3. The temperature control method as described in claim 2, characterized in that, Also includes: Compare the equivalent temperature sensing chip temperature with the target temperature control temperature of the microfluidic chip; When the equivalent temperature sensor chip temperature and the target temperature control temperature are the same, the temperature control board stops working; otherwise, the temperature control board generates a temperature control signal based on the equivalent temperature sensor chip temperature and the target temperature control temperature to adjust the temperature of the temperature control board.

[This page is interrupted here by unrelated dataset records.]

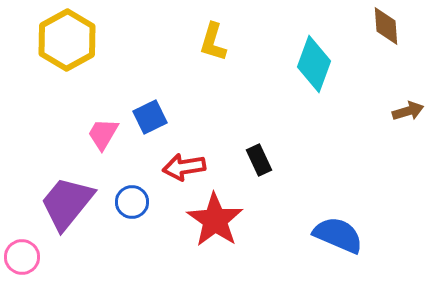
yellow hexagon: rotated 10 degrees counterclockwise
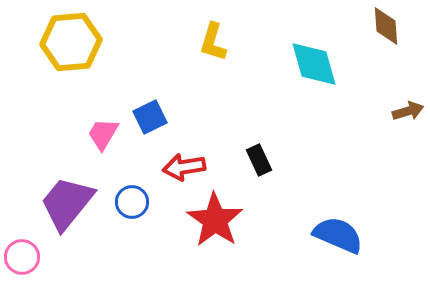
yellow hexagon: moved 4 px right, 2 px down; rotated 24 degrees clockwise
cyan diamond: rotated 36 degrees counterclockwise
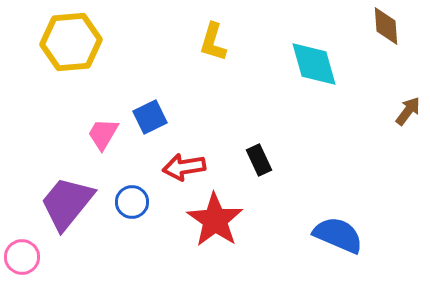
brown arrow: rotated 36 degrees counterclockwise
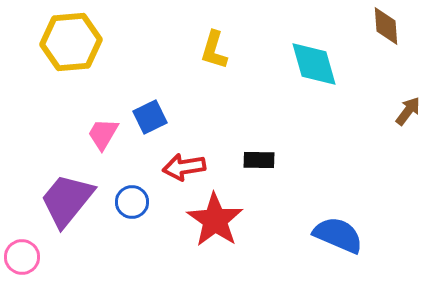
yellow L-shape: moved 1 px right, 8 px down
black rectangle: rotated 64 degrees counterclockwise
purple trapezoid: moved 3 px up
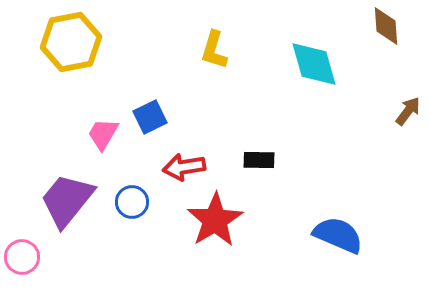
yellow hexagon: rotated 6 degrees counterclockwise
red star: rotated 6 degrees clockwise
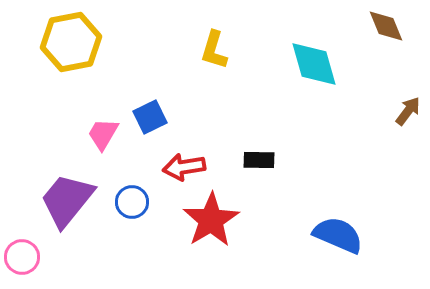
brown diamond: rotated 18 degrees counterclockwise
red star: moved 4 px left
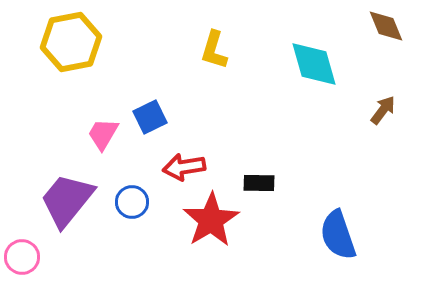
brown arrow: moved 25 px left, 1 px up
black rectangle: moved 23 px down
blue semicircle: rotated 132 degrees counterclockwise
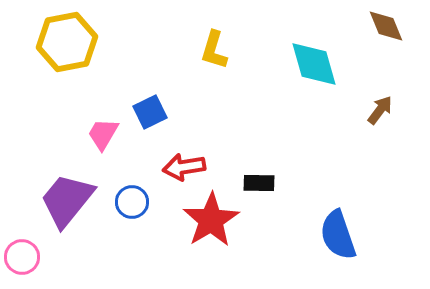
yellow hexagon: moved 4 px left
brown arrow: moved 3 px left
blue square: moved 5 px up
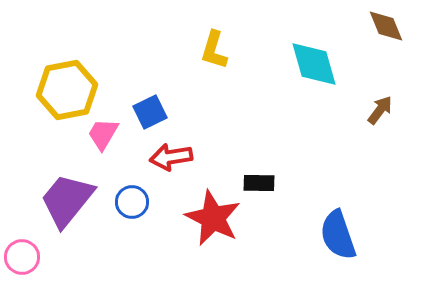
yellow hexagon: moved 48 px down
red arrow: moved 13 px left, 10 px up
red star: moved 2 px right, 2 px up; rotated 14 degrees counterclockwise
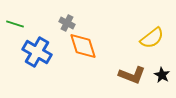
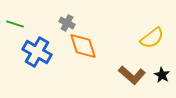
brown L-shape: rotated 20 degrees clockwise
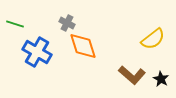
yellow semicircle: moved 1 px right, 1 px down
black star: moved 1 px left, 4 px down
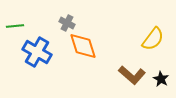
green line: moved 2 px down; rotated 24 degrees counterclockwise
yellow semicircle: rotated 15 degrees counterclockwise
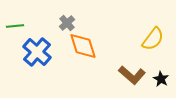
gray cross: rotated 21 degrees clockwise
blue cross: rotated 12 degrees clockwise
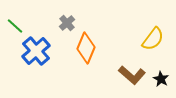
green line: rotated 48 degrees clockwise
orange diamond: moved 3 px right, 2 px down; rotated 40 degrees clockwise
blue cross: moved 1 px left, 1 px up; rotated 8 degrees clockwise
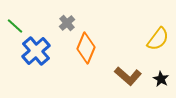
yellow semicircle: moved 5 px right
brown L-shape: moved 4 px left, 1 px down
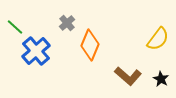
green line: moved 1 px down
orange diamond: moved 4 px right, 3 px up
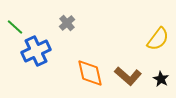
orange diamond: moved 28 px down; rotated 36 degrees counterclockwise
blue cross: rotated 16 degrees clockwise
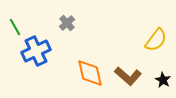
green line: rotated 18 degrees clockwise
yellow semicircle: moved 2 px left, 1 px down
black star: moved 2 px right, 1 px down
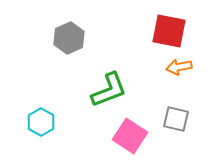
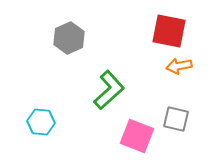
orange arrow: moved 1 px up
green L-shape: rotated 21 degrees counterclockwise
cyan hexagon: rotated 24 degrees counterclockwise
pink square: moved 7 px right; rotated 12 degrees counterclockwise
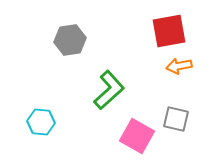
red square: rotated 21 degrees counterclockwise
gray hexagon: moved 1 px right, 2 px down; rotated 16 degrees clockwise
pink square: rotated 8 degrees clockwise
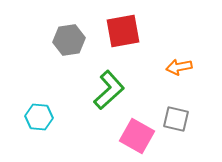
red square: moved 46 px left
gray hexagon: moved 1 px left
orange arrow: moved 1 px down
cyan hexagon: moved 2 px left, 5 px up
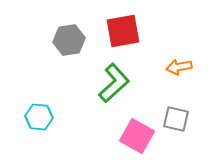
green L-shape: moved 5 px right, 7 px up
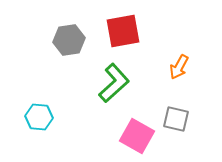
orange arrow: rotated 50 degrees counterclockwise
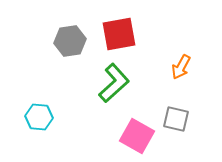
red square: moved 4 px left, 3 px down
gray hexagon: moved 1 px right, 1 px down
orange arrow: moved 2 px right
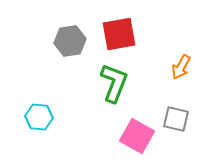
green L-shape: rotated 27 degrees counterclockwise
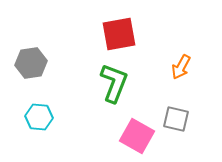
gray hexagon: moved 39 px left, 22 px down
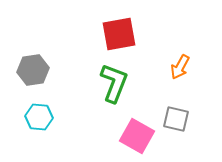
gray hexagon: moved 2 px right, 7 px down
orange arrow: moved 1 px left
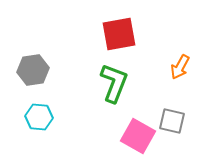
gray square: moved 4 px left, 2 px down
pink square: moved 1 px right
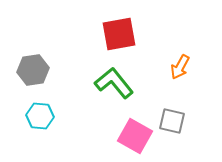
green L-shape: rotated 60 degrees counterclockwise
cyan hexagon: moved 1 px right, 1 px up
pink square: moved 3 px left
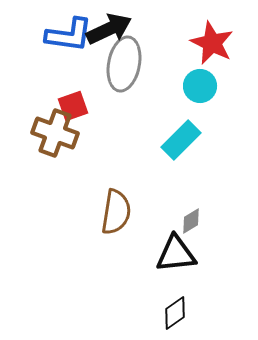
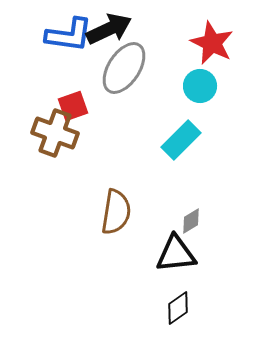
gray ellipse: moved 4 px down; rotated 22 degrees clockwise
black diamond: moved 3 px right, 5 px up
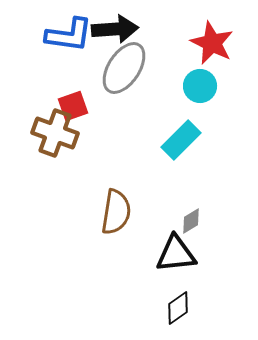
black arrow: moved 6 px right; rotated 21 degrees clockwise
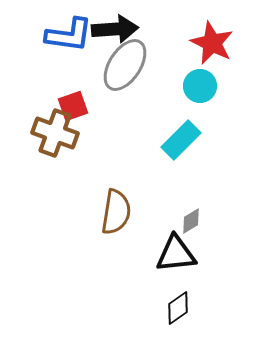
gray ellipse: moved 1 px right, 3 px up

4. A temperature control device for microfluidic chips, characterized in that, Includes a control unit, a temperature control board, and an equivalent temperature sensing chip; The temperature control board is provided with a microfluidic chip to be controlled and an equivalent temperature measuring chip, which are used to regulate the temperature of the microfluidic chip to be controlled and the equivalent temperature measuring chip; the microfluidic chip and the equivalent temperature measuring chip are arranged symmetrically along the central axis of the temperature control board, and the equivalent temperature measuring chip has the same structure as the microfluidic chip and is in the same temperature environment; A temperature sensor is embedded in the equivalent temperature sensing chip, and the temperature of the equivalent temperature sensing chip is monitored by the temperature sensor. The control unit estimates the temperature of the microfluidic chip to be controlled based on the monitored equivalent temperature sensing chip temperature, and adjusts the output temperature of the temperature control board based on the estimated temperature of the microfluidic chip to be controlled and the target temperature of the microfluidic chip.

5. The temperature control device as described in claim 4, characterized in that, The microfluidic chip has a temperature sensor lead that is completely mirrored in the equivalent temperature sensing chip, and the microfluidic chip does not have a sensor or has a pseudo-sensor with the same structure as the temperature sensor in the mirror position of the equivalent temperature sensing chip.

6. The temperature control device as described in claim 4, characterized in that, The equivalent temperature sensing chip is driven synchronously with the microfluidic chip, and the position and driving path of the droplets in the equivalent temperature sensing chip are completely mirror images of the position and path of the droplets in the microfluidic chip.

7. An electronic device, characterized in that, include: One or more processors; as well as A storage device for storing one or more programs, which, when executed by the one or more processors, cause the one or more processors to implement the method according to any one of claims 1 to 3.

8. A computer-readable medium having a computer program stored thereon, characterized in that, When the program is executed by the processor, it implements the method according to any one of claims 1 to 3.